SEC Charges Officers of Florida Battery Company with Securities Fraud

Litigation Release No. 24207 / July 19, 2018

Securities and Exchange Commission v. Steven J. Barber and Larry Lee Arrowood, Civil Action No. 6:18-CV-01155 (M.D. Fla.)(Filed July 18, 2018)

On July 18, 2018, the Securities and Exchange Commission filed charges against two officers of Oakridge Global Energy Solutions, Inc., a now defunct Florida-based company that purported to develop and manufacture lithium batteries, for issuing false and misleading press releases to the public.

The SEC's complaint, filed in federal district court in Orlando, Florida, alleges that Oakridge CEO, Stephen J. Barber, made false and misleading statements in six press releases issued to the public between September 2015 and March 2016 concerning Oakridge and its product and business operations, and that former president, Lee Larry Arrowood, substantially assisted Barber with drafting those press releases while knowing they contained false information. According to the SEC's complaint, Barber and Arrowood issued press releases falsely claiming that Oakridge had signed agreements to supply its battery systems to two other companies, Maritime Tactical Systems, Inc. and Freedom Motors, LLC. In truth, Oakridge had only provided test batteries to those companies for their consideration for possible future orders. The defendants also, among other things, misrepresented that Oakridge had received $250,000 in "immediate booked orders" and more than $20 million in "follow on commitments" for its "state-of-the-art" lithium golf cart batteries, and had "existing pipeline orders" of $24 million for its batteries.

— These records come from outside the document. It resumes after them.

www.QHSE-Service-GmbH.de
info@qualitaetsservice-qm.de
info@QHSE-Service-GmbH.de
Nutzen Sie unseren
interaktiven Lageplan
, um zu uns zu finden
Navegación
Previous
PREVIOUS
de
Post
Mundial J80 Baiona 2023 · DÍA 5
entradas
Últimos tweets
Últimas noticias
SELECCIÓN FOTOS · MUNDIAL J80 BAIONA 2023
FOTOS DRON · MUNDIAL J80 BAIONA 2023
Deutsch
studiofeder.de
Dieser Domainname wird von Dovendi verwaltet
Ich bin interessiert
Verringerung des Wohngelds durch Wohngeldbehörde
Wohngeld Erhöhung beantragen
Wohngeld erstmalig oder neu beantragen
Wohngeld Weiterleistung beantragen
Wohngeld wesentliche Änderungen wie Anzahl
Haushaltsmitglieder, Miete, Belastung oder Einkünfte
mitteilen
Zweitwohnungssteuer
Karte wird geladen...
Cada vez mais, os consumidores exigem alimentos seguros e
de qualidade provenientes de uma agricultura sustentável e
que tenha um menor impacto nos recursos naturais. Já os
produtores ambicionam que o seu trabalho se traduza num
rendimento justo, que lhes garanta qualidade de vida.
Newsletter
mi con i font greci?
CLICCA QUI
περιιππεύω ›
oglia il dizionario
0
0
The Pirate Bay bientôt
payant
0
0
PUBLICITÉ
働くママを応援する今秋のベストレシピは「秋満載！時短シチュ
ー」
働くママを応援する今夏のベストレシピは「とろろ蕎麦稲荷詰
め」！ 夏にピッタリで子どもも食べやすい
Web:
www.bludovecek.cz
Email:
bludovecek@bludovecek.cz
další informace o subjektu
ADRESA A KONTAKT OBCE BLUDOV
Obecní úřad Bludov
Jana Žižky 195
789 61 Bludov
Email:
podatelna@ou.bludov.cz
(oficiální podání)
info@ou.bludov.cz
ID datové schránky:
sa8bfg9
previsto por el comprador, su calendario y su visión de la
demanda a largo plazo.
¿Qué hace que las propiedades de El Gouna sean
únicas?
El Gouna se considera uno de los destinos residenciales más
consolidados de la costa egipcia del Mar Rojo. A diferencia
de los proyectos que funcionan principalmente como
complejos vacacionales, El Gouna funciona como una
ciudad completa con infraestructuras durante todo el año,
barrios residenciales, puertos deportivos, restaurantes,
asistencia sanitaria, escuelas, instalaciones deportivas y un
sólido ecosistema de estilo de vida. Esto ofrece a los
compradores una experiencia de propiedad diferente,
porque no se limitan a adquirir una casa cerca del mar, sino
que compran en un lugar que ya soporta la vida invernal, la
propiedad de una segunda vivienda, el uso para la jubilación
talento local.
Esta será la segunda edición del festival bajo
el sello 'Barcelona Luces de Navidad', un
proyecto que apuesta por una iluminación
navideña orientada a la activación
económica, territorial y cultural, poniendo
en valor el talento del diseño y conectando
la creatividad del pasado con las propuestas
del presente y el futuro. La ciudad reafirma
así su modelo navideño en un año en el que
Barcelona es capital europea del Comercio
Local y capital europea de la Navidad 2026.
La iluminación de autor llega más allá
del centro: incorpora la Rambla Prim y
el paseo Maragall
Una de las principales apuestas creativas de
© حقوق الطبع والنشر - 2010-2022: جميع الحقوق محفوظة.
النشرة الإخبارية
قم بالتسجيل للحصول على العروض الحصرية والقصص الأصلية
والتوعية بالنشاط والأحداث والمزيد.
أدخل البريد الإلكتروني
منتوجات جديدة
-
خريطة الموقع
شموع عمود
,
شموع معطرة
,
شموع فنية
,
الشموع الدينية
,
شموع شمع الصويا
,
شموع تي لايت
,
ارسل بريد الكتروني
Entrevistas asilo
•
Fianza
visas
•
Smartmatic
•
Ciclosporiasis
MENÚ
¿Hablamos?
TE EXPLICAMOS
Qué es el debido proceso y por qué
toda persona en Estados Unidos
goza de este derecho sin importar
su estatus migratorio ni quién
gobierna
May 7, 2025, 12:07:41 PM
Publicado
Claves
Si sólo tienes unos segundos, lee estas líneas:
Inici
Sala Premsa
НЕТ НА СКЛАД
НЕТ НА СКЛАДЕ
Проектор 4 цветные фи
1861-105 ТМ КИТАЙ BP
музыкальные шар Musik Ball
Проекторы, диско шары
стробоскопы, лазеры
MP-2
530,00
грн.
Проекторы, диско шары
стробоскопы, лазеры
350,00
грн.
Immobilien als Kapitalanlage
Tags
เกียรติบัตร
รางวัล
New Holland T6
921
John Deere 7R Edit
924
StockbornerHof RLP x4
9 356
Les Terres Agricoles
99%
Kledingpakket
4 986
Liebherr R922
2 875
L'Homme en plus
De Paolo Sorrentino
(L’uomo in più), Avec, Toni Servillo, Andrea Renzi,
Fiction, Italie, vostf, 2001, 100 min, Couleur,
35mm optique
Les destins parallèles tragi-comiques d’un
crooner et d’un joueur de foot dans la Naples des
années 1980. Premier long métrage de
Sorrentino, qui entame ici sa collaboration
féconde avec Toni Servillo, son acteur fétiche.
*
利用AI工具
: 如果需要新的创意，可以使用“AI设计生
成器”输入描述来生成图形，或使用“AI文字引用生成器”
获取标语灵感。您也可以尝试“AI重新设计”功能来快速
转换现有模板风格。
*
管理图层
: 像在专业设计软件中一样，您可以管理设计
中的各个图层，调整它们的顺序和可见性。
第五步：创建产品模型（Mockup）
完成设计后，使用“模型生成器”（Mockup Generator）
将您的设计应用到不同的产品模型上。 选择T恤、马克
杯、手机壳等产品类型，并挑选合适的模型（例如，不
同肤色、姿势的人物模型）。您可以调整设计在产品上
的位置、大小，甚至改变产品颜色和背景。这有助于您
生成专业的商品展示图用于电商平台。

The SEC's complaint alleges that Barber and Arrowood violated Section 10(b) of the Securities Exchange Act of 1934 (Exchange Act) and Rule 10b-5 thereunder. The SEC seeks permanent injunctions, officer-and-director bars, and civil penalties against them.

Without admitting or denying the SEC's allegations, Arrowood has consented to the entry of a final judgment permanently enjoining him from future violations of Exchange Act Section 10(b) and Rule 10b-5, barring him from serving as an officer or director of a public company, and ordering him to pay a civil penalty of $50,000.

The SEC's investigation was conducted by Brian T. James and Kathleen Strandell in the Miami Regional Office, and supervised by Chedly C. Dumornay. The litigation against Barber will be led by Christopher E. Martin.